# Prompt 1
Answer these questions from the ADR-053 text on authorization policies, one answer a line, marked to match:
(a) What status is given for the decision?
(b) What does LCM authenticate with?
(c) Through which field does a definition or resource reference a policy?
# Prompt 2
Sum up the ADR-053 text on authorization policies in two sentences.

# Text for analysis
+--

ADR-053: Authorization Policy Model Port¶
| Attribute | Value |
|---|---|
| Status | Proposed |
| Date | 2026-06-12 |
| Deciders | Architecture Team |
| Extends | ADR-050 (Definition/Instance Duality) |
| Related ADRs | ADR-052, ADR-001 |
1. Context¶
LCM authenticates with Keycloak/OIDC and enforces coarse RBAC at the application layer.
The legacy Track / Session / Pod managers carry a richer, per-resource authorization model:
a reusable AuthorizationPolicy (a named set of AuthorizationRequirements) that can guard any
definition or resource, evaluated with JQ runtime expressions against the entity under check
to filter what each user may see (e.g. "the user's track claim must equal this track's id").
RBAC alone cannot express that data-dependent, per-entity filtering.
2. Decision¶
2.1 Port the policy model as definitions¶
Model AuthorizationPolicy as a seed ResourceDefinition composed of embedded
AuthorizationRequirements (a child value structure, not an aggregate). Any definition or
resource references one via authorization_policy_id.
- Claim requirement —
claim_type(regex-capable) + optionalclaim_value. The value may be a JQ runtime expression evaluated against the entity (keyed by upper-cased type name, e.g.TRACK). Absence ⇒ existence check only. - Composite requirement —
AllorAnyover nested requirements (recursive).

+--

# Collected data
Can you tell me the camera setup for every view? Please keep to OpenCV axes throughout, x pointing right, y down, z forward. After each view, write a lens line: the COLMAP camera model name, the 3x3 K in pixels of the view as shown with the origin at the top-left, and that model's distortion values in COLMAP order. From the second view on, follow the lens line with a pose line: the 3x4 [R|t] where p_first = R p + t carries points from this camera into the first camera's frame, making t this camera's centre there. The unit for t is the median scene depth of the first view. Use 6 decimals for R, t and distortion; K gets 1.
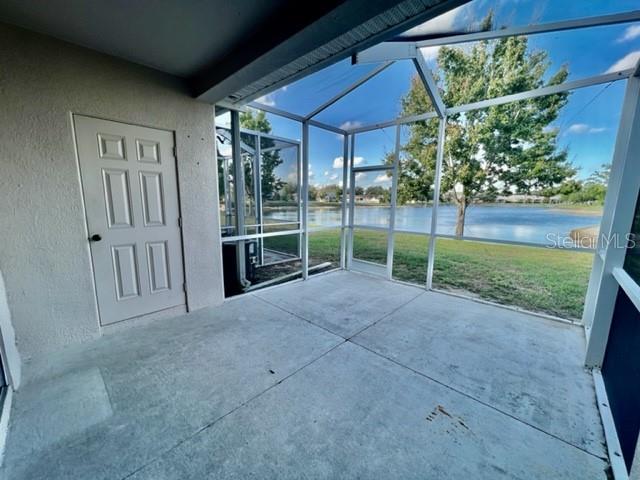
lens RADIAL K [[255.4, 0, 320.9], [0, 255.4, 240.5], [0, 0, 1]] dist [-0.000745, -0.000158]
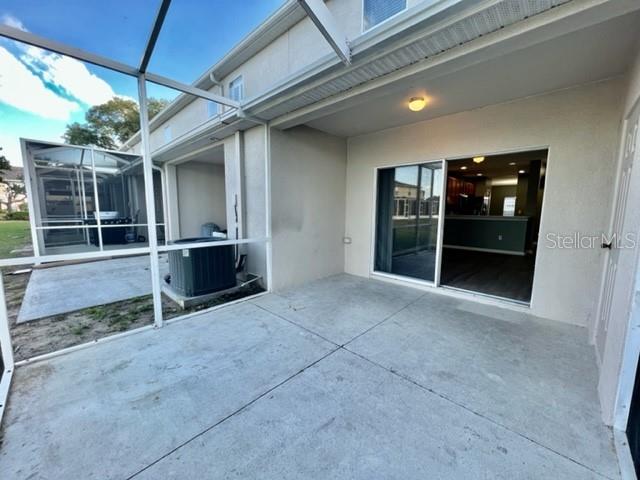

+--

# Expected output 1
(a) Proposed
(b) Keycloak/OIDC
(c) authorization_policy_id

# Expected output 2
LCM authenticates with Keycloak/OIDC and enforces coarse RBAC, but RBAC alone cannot express the data-dependent, per-entity filtering that the legacy managers' AuthorizationPolicy model provides through JQ runtime expressions. The decision is to port that model by treating AuthorizationPolicy as a seed ResourceDefinition made of embedded AuthorizationRequirements, which any definition or resource can reference via authorization_policy_id.